On the other end of the spectrum, thanks to years of upheaval and uncertainty, diners are craving comfort. That’s borne out in the rise of dishes like fried chicken, which is having a veritable moment. Restaurants of all stripes are serving their take on the poultry, whether it’s a classic fried-chicken dinner, chicken katsu at a Japanese restaurant, or a Mexican chicken milanesa torta.
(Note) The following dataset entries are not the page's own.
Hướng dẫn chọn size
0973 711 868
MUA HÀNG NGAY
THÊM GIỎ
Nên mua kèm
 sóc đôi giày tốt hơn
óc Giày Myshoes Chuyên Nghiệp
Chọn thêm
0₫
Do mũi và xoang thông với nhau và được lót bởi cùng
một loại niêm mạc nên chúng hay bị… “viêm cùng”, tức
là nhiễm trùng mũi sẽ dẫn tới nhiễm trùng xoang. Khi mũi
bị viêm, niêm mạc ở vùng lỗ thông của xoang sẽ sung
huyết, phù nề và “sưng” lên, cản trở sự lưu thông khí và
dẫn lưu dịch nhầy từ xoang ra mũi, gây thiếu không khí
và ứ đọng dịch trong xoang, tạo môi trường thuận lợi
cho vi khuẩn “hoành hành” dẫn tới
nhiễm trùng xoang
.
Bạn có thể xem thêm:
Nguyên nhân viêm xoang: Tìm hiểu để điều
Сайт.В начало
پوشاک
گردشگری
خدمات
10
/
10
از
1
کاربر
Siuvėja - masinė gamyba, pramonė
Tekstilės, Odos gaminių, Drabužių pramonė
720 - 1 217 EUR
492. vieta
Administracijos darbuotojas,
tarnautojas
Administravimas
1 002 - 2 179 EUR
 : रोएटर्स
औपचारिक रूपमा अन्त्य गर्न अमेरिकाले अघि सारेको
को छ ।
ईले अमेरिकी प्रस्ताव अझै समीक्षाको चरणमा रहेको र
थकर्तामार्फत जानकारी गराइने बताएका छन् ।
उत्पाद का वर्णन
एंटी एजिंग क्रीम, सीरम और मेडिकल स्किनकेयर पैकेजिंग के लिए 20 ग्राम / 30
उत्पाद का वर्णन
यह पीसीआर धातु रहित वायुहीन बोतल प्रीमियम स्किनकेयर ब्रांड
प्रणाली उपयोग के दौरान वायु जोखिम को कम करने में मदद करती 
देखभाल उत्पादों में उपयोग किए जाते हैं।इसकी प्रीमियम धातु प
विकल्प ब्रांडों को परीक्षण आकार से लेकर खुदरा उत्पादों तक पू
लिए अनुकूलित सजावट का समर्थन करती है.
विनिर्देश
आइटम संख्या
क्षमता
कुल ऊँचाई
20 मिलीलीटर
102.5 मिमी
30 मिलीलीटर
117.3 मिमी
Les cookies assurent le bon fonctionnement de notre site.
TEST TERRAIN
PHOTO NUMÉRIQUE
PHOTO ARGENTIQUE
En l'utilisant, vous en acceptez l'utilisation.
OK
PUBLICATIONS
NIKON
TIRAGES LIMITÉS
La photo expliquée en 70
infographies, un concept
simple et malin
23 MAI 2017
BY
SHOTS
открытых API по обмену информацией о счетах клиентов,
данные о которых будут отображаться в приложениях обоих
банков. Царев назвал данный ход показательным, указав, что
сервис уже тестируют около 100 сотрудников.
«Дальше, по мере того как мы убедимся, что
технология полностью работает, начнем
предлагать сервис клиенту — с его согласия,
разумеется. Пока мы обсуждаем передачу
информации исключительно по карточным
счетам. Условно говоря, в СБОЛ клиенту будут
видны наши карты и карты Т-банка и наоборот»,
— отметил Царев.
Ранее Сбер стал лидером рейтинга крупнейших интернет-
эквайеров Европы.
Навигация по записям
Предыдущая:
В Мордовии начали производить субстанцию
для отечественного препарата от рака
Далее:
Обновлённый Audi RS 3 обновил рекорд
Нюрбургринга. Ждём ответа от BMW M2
And at the end of a meal, restaurants are hoping you’ll dig into a nostalgic dessert like an ice cream sundae or Funfetti cakes and cookies. The old-school flavors are a nod to childhood, ideally, a simpler time when the biggest question in your life was “Chocolate or vanilla?” As a further nod to the youthful feel of these desserts, restaurants are branding them as “Mom’s” or “Nonna’s” recipes. We bet you weren’t shelling out $10 or more for a slice of cake when you were just a kid, though.